Monday, April 03, 2006

Details about the RAG genes used in the human immune system.

RAG genes are involved in shuffling human antibody genes.

V and J segments mentioned below are the parts of the antibody gene that get shuffled as part of a complex and important normal human reponse to infection.

RAG1 evolved from mobile genes called transposons , otherwise called transposable elements (TEs) that move between species.

This posting is background, documentation of scientific detail, and explanation for an item about Transib transposons which perhaps should be read first

Readers who are new to mobile DNA might also find it good to read more about Mariner.

Another useful post for orientation is here.

In the review quoted Margaret Kidwell provides a good discussion of RAG1 genes plus key references in a marvellously readable and ground-breaking article in Trends in Ecology & Evolution, only part of which is quoted below.

Transposable elements and host genome evolution

Margaret G. Kidwell and Damon R. Lisch
Dept of Ecology and Evolutionary Biology, The University of Arizona,
Dept of Plant and Microbial Biology University of California at Berkeley

Selected quote:

Dramatic evidence has been provided that V(D)J recombination in vertebrate lymphocytes is the product of ‘domesticated’ TE activity[37 and 38]. V(D)J recombination is a site-specific recombination reaction that occurs specifically in developing oocytes of vertebrates and plays a part in generating their vast repertoire of immunoglobulins and T-cell receptors. In this reaction the V (variable), J (joining) and D (diversity) gene segments that encode the variable portion of the T-cell antigen receptors are joined together to form the exon that encodes the antigen-binding portion of the polypeptide. Experiments using the products of the Rag1 and Rag2 genes demonstrate that these enzymes can catalyse transposition events in vitro, therefore supporting earlier speculation that these genes were carried by a TE originally (Fig. 4). These results suggest that a fundamental component of the vertebrate immune system probably evolved from a transposon, whose capacity for DNA rearrangement was exploited to produce rapid somatic variability in specific host cells.

Trends in Ecology & Evolution
Volume 15, Issue 3 , 1 March 2000, Pages 95-99

37. Transposition mediated by RAG1 and RAG2 and its implications for the evolution of the immune system.

Immunoglobulin and T-cell-receptor genes are assembled from component gene segments in developing lymphocytes by a site-specific recombination reaction, V(D)J recombination. The proteins encoded by the recombination-activating genes, RAG1 and RAG2, are essential in this reaction, mediating sequence-specific DNA recognition of well-defined recombination signals and DNA cleavage next to these signals. Here we show that RAG1 and RAG2 together form a transposase capable of excising a piece of DNA containing recombination signals from a donor site and inserting it into a target DNA molecule. The products formed contain a short duplication of target DNA immediately flanking the transposed fragment, a structure like that created by retroviral integration and all known transposition reactions. The results support the theory that RAG1 and RAG2 were once components of a transposable element, and that the split nature of immunoglobulin and T-cell-receptor genes derives from germline insertion of this element into an ancestral receptor gene soon after the evolutionary divergence of jawed and jawless vertebrates.

A. Agrawal et al.,
Nature 394 (1998), pp. 744–751.

38. DNA transposition by the RAG1 and RAG2 proteins: a possible source of oncogenic translocations.

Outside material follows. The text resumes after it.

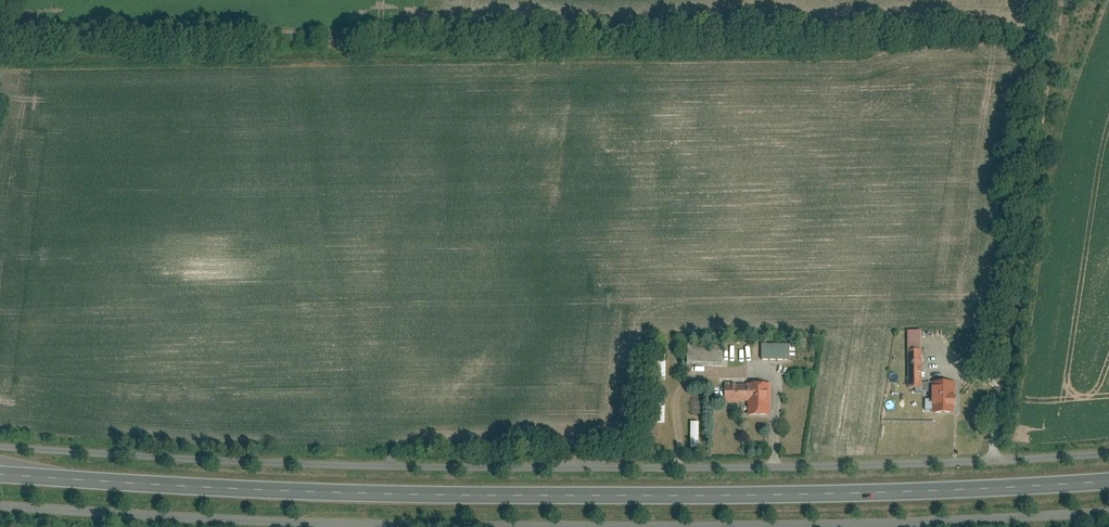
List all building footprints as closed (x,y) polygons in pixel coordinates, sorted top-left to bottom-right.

The RAG1 and RAG2 proteins are known to initiate V(D)J recombination by making a double-strand break between the recombination signal sequence (RSS) and the neighboring coding DNA. We show that these proteins can also drive the coupled insertion of cleaved recombination signals into new DNA sites in a transpositional reaction. This RAG-mediated DNA transfer provides strong evidence for the evolution of the V(D)J recombination system from an ancient mobile DNA element and suggests that repeated transposition may have promoted the expansion of the antigen receptor loci. The inappropriate diversion of V(D)J rearrangement to a transpositional pathway may also help to explain certain types of DNA translocation associated with lymphatic tumors.

K. Hiom et al.,Cell 94 (1998), pp. 463–470.